▸ EXERCISE
The listing below must be repeated word for word, with its images excluded.

▸ DATASET SECTION
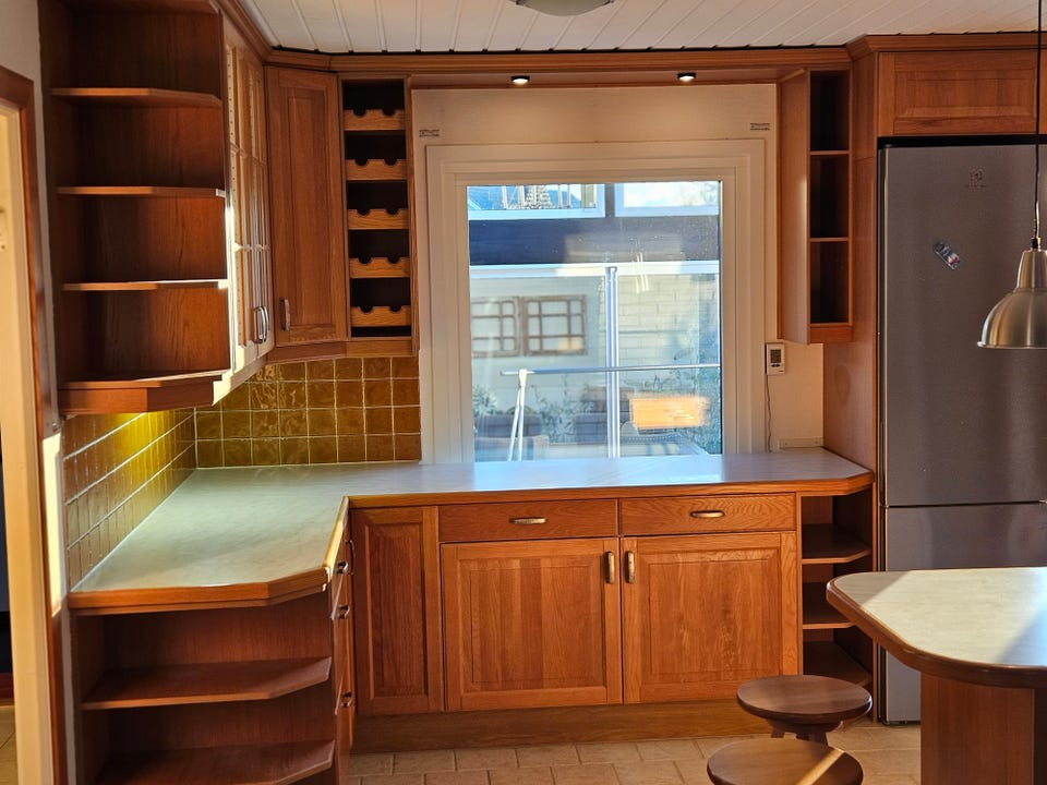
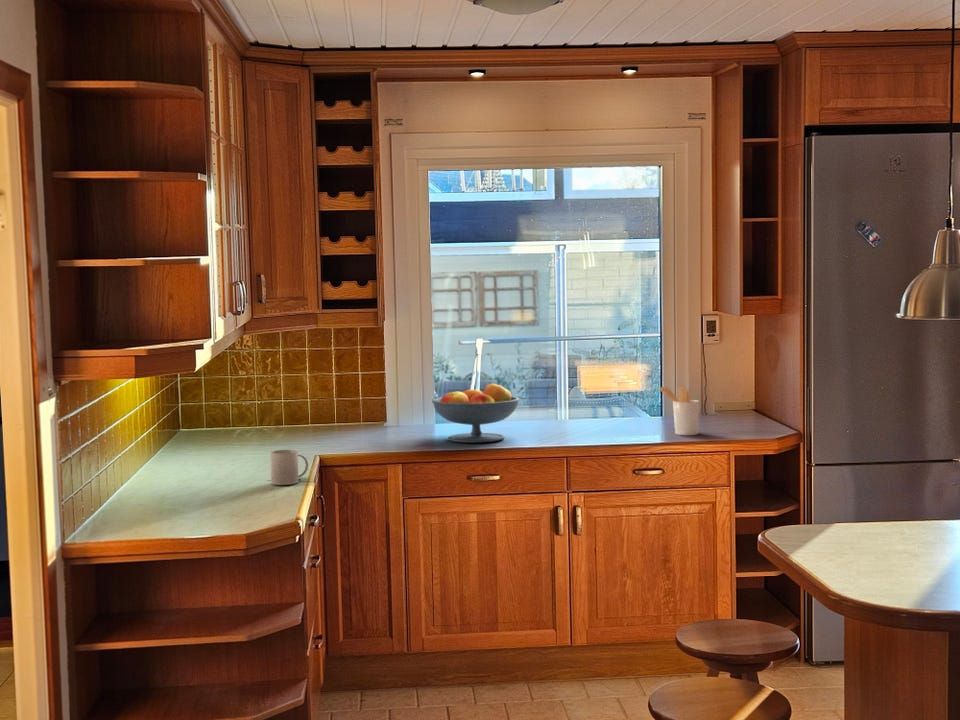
+ mug [269,449,309,486]
+ fruit bowl [431,382,520,444]
+ utensil holder [658,385,701,436]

▸ WRITTEN SOLUTION
+ mug [269,449,309,486]
+ fruit bowl [431,382,520,444]
+ utensil holder [658,385,701,436]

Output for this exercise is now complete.